EnLVAM: Enhanced Left Ventricle Linear Measurements Utilizing Anatomical Motion Mode
This work addresses a domain-specific problem for cardiac assessment by providing a semi-automatic tool that reduces errors and simplifies interaction for clinicians, though it is incremental as it builds on existing deep learning methods.
The paper tackles the problem of inaccurate and time-consuming manual landmark placement for left ventricle linear measurements in echocardiography by proposing a novel framework that enforces straight-line constraints, resulting in improved accuracy over standard methods and good generalization across network architectures.

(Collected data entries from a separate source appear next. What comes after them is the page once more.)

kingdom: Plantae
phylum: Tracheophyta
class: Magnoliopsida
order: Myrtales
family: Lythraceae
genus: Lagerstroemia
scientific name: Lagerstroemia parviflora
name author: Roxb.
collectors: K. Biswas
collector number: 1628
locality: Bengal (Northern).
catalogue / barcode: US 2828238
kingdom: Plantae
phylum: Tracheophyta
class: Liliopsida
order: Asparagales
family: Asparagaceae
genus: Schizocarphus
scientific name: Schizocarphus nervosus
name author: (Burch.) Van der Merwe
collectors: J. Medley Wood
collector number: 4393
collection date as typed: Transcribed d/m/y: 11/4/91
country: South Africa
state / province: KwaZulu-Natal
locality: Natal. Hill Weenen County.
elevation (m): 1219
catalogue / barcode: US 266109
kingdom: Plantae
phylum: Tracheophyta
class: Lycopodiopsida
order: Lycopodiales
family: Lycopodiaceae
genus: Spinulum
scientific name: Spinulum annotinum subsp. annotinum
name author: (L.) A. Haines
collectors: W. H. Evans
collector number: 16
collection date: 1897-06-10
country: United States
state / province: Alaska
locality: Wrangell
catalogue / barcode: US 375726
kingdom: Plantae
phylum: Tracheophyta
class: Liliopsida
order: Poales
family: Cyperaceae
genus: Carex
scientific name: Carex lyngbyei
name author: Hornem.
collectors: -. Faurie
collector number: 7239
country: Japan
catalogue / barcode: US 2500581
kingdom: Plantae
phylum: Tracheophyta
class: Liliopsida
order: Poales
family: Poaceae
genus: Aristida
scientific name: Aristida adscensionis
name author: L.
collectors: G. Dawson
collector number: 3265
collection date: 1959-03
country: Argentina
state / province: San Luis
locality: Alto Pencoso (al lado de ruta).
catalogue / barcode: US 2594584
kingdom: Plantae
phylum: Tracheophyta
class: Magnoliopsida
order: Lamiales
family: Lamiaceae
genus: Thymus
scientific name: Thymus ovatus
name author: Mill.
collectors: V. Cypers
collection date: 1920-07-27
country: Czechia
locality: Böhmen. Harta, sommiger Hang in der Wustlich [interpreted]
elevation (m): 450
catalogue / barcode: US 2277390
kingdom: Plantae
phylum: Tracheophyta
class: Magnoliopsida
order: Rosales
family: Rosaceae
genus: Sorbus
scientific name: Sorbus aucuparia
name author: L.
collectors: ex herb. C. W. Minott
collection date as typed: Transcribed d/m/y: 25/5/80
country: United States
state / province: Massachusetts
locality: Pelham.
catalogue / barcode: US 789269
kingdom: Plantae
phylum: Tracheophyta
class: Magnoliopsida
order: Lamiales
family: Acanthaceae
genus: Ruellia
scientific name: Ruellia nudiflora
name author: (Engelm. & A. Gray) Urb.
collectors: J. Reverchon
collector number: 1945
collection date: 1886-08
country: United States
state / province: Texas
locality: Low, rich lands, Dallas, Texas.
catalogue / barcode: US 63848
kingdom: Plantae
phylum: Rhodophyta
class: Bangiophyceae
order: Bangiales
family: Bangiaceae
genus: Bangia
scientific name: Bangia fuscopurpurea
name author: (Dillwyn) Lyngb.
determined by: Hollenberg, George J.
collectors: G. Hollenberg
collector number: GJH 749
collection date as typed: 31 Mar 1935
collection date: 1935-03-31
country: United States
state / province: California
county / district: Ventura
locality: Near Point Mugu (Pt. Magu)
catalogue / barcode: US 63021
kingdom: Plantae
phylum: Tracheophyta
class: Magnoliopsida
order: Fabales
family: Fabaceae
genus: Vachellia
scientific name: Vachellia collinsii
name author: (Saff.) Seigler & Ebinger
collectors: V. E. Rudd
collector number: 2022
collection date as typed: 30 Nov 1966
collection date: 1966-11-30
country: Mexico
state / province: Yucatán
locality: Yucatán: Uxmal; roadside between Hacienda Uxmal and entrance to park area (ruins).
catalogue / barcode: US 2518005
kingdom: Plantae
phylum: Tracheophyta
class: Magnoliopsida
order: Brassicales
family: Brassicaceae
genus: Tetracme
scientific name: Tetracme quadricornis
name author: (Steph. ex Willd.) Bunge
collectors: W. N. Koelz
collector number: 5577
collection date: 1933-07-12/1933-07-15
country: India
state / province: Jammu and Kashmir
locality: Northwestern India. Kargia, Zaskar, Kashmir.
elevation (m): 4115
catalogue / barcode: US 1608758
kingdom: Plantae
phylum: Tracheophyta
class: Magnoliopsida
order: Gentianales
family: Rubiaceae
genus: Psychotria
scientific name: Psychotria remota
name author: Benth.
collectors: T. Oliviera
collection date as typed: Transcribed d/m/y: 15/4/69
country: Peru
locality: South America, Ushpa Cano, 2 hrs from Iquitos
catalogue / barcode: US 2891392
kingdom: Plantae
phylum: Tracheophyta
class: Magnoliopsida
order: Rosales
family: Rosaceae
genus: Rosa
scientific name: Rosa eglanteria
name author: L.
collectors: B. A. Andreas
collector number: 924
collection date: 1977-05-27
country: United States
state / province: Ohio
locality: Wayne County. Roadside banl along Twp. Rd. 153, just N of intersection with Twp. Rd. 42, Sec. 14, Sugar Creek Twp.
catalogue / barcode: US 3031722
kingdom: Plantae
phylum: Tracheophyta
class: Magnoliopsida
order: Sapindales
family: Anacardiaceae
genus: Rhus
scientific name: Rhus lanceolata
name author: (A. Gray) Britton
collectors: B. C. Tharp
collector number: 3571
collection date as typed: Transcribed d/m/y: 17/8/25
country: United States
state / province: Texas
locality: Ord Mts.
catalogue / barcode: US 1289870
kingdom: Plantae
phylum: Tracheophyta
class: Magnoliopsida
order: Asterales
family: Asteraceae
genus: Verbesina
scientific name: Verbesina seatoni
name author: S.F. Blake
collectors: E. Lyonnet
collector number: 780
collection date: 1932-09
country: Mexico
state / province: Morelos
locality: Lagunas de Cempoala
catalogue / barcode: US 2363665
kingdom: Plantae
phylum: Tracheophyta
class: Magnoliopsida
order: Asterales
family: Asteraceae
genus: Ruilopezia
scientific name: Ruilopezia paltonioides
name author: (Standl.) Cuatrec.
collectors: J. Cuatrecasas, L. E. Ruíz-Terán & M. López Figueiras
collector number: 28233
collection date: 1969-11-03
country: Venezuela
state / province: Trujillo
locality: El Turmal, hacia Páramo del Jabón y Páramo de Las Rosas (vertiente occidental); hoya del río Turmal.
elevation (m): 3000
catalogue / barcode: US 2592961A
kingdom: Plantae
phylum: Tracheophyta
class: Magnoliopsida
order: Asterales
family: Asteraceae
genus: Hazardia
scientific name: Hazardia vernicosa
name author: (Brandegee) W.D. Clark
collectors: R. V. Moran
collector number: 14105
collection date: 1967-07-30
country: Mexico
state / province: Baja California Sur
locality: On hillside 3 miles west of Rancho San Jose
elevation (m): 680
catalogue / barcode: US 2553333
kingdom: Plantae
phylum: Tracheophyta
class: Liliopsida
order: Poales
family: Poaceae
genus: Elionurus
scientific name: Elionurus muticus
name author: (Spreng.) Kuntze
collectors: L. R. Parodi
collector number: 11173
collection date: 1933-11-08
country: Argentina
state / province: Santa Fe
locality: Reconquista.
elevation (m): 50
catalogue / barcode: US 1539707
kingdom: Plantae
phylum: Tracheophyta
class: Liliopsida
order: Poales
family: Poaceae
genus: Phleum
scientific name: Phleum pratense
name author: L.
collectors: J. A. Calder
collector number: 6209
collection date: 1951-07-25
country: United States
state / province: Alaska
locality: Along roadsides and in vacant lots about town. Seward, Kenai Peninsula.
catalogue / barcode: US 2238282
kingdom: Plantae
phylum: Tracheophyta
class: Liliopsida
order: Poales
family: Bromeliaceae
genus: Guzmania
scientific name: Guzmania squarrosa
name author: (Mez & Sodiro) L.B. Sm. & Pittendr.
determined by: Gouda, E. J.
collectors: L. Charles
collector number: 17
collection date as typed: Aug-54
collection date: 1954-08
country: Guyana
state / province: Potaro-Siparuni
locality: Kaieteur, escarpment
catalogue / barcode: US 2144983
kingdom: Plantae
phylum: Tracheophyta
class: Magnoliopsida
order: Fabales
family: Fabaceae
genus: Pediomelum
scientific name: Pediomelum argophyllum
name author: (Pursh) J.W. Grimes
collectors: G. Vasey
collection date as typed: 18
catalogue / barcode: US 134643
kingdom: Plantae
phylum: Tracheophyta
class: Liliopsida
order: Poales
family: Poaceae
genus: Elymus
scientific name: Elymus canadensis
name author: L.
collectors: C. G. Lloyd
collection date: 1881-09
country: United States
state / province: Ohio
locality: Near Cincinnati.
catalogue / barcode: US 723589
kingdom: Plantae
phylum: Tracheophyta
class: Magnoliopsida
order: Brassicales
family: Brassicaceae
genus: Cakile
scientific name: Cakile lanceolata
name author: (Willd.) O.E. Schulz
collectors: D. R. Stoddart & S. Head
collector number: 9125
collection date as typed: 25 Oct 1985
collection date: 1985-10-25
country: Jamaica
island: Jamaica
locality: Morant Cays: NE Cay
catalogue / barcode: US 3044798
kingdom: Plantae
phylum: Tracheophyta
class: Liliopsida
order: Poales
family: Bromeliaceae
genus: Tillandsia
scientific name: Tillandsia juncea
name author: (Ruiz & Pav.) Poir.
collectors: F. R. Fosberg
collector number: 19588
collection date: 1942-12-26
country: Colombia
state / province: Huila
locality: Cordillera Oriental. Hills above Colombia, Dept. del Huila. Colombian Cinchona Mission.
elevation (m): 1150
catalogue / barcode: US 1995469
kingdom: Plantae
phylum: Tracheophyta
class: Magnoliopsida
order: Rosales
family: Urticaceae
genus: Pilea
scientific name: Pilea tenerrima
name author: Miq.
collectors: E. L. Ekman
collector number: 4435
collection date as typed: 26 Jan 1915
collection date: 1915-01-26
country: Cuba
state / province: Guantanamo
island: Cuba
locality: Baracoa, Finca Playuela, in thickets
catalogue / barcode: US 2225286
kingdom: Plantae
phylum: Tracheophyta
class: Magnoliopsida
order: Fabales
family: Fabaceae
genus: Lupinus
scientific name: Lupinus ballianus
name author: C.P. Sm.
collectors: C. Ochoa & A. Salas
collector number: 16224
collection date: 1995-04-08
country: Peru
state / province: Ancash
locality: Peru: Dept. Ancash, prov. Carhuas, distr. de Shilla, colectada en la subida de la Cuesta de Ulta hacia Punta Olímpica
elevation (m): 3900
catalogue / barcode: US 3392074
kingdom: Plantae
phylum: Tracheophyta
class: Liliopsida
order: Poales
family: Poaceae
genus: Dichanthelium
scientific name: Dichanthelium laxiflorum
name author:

Linear measurements of the left ventricle (LV) in the Parasternal Long Axis (PLAX) view using B-mode echocardiography are crucial for cardiac assessment. These involve placing 4-6 landmarks along a virtual scanline (SL) perpendicular to the LV axis near the mitral valve tips. Manual placement is time-consuming and error-prone, while existing deep learning methods often misalign landmarks, causing inaccurate measurements. We propose a novel framework that enhances LV measurement accuracy by enforcing straight-line constraints. A landmark detector is trained on Anatomical M-Mode (AMM) images, computed in real time from B-mode videos, then transformed back to B-mode space. This approach addresses misalignment and reduces measurement errors. Experiments show improved accuracy over standard B-mode methods, and the framework generalizes well across network architectures. Our semi-automatic design includes a human-in-the-loop step where the user only places the SL, simplifying interaction while preserving alignment flexibility and clinical relevance.